You would never know it looking at her photos, but Lexie Bader wasn’t always confident or popular.
“I got super bullied in high school,” Bader said.
It’s what drew her to modeling — she wanted to learn about fashion and build her self-esteem.
“It helped with feeling more confident, standing up to people, not caring what people would think about you,” Bader said.
It also helped her sign with a modeling agency at 16.
But months into her budding career, a snowboarding accident shattered her foot. What followed would challenge her resilience and strength.
“When my big toe was fused, it was super painful on the end, so they took out that screw and after that is when I started showering and I was like, ‘Why is my leg purple?’ Then it started getting really painful and then I was diagnosed with CRPS,” Bader said.
CRPS, or Complex Regional Pain Syndrome, is a painful and rare nerve disease that often effects an arm or leg following trauma. There is no cure and at the age of 22, Bader faced a gut-wrenching decision.
“They told me I can’t get more surgery and ‘You’ll probably be in pain for the rest of your life and there’s nothing we can do to help you,'” Bader said. “I was like, ‘Why don’t you just cut off my foot if it’s not working?'”
Doctors were hesitant, but in 2019 agreed to amputate her leg from the knee down.
She said there was never a question in her mind about the surgery.
Finally pain-free, Bader jumped back into life, relearning to walk, climb, and even longboard.
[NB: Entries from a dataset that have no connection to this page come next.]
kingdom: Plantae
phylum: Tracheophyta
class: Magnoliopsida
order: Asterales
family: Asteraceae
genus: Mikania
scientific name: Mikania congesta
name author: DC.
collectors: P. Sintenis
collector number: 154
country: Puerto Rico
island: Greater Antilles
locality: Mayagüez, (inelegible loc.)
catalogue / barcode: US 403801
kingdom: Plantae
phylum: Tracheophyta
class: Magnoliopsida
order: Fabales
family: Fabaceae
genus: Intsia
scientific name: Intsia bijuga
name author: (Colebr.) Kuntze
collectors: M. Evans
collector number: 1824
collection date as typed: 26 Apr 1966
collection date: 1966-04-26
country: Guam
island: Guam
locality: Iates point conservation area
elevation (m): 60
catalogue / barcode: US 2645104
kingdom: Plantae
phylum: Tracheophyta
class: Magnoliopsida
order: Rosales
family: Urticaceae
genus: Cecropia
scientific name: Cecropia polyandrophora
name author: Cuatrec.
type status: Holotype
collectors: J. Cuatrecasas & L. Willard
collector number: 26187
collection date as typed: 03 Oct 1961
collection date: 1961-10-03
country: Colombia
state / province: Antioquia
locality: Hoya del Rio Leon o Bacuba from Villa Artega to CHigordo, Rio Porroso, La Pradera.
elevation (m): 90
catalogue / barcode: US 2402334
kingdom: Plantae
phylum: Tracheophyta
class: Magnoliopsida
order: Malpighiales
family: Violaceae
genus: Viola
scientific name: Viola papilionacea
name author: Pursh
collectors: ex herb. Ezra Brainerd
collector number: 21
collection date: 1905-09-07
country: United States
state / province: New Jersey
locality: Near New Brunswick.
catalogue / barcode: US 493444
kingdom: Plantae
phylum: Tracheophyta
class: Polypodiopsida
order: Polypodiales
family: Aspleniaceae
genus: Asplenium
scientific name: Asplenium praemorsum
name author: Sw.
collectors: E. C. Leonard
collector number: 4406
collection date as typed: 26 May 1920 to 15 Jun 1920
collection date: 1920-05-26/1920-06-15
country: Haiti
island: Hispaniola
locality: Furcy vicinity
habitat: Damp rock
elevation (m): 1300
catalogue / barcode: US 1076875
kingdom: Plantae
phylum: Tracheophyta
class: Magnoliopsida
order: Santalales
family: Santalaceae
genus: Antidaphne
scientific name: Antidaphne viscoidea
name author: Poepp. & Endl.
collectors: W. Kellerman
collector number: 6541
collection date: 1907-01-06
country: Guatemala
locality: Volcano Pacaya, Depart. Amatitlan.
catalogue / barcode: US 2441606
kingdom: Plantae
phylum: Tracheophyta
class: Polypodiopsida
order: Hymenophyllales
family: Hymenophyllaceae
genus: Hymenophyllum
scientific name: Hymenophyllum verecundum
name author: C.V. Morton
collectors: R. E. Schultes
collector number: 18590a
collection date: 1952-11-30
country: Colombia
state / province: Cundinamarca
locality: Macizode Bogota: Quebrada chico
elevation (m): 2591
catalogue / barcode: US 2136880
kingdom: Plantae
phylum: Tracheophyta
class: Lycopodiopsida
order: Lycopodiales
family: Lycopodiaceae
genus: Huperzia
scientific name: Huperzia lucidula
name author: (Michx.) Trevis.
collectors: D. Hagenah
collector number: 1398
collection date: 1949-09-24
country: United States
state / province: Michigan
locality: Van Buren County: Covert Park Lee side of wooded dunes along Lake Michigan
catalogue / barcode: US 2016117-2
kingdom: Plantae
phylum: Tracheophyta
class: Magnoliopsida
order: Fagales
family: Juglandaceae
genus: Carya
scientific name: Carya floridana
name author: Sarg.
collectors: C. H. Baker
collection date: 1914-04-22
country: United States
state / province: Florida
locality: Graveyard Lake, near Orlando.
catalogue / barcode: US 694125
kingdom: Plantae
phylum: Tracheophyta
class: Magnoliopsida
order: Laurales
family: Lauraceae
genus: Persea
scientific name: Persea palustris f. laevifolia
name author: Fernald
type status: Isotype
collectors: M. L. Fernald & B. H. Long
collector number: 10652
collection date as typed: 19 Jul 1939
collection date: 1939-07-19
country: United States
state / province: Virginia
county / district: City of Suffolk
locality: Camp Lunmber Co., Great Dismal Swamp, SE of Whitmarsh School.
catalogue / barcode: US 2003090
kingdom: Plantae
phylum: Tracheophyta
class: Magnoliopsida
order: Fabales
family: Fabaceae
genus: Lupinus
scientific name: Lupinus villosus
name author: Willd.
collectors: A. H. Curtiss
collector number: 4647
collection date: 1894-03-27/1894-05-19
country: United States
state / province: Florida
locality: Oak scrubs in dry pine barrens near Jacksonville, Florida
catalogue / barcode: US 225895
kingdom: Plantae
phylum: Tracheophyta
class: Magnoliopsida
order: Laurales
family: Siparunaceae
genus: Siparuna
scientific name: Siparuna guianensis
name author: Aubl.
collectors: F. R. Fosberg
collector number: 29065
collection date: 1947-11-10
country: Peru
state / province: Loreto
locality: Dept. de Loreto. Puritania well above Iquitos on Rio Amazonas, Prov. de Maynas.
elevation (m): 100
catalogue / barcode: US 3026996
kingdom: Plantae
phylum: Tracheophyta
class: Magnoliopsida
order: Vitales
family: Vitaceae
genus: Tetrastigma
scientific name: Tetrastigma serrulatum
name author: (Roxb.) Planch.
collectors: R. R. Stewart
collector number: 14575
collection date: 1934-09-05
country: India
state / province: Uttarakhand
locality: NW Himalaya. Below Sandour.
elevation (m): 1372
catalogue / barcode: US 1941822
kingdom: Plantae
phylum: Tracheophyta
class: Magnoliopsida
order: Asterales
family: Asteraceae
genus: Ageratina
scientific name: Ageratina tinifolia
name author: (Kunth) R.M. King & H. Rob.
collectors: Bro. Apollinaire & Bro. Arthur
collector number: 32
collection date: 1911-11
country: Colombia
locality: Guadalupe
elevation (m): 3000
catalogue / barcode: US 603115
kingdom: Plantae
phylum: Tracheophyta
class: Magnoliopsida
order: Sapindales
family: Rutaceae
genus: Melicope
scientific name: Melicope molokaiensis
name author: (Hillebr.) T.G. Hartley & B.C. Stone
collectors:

A year into her recovery, the pain returned, this time in her other foot.
“Even if my CRPS goes away, I still need more surgery that will cause a plank foot and it doesn’t even matter about the CRPS at this point. If we get rid of the CRPS, I still need more surgery that will not allow me to do anything. So, that’s how I decided to do my other leg,” Bader said.
Today, the 23-year-old is rebuilding her life as a double amputee and redefining the modeling world.
“For me, I want to do runway and keep modeling because I want to show that everyone’s beautiful,” Bader said.
In August, just nine months after doctors amputated her right leg, she walked in Denver’s Fashion Week, an accomplishment bordering on miraculous.
“I was wearing the running blades and I felt like a cyborg. It was dope and everyone was cheering and I was like, ‘Yeah this is sick,'” Bader said.
She’s done it all with a very proud boyfriend by her side.
“I admire her. I like her a lot, obviously,” said Jackson Egan.
An industry that taught Bader about confidence is now learning from her about inclusion.
“People need to see that. People need to see the difference that modeling is now becoming more diverse,” Bader said.
She is a true trailblazer, teaching girls everywhere what beauty really is.
In order to get back to her active lifestyle, Bader needs special prosthetics. She has set up a GoFundMe page.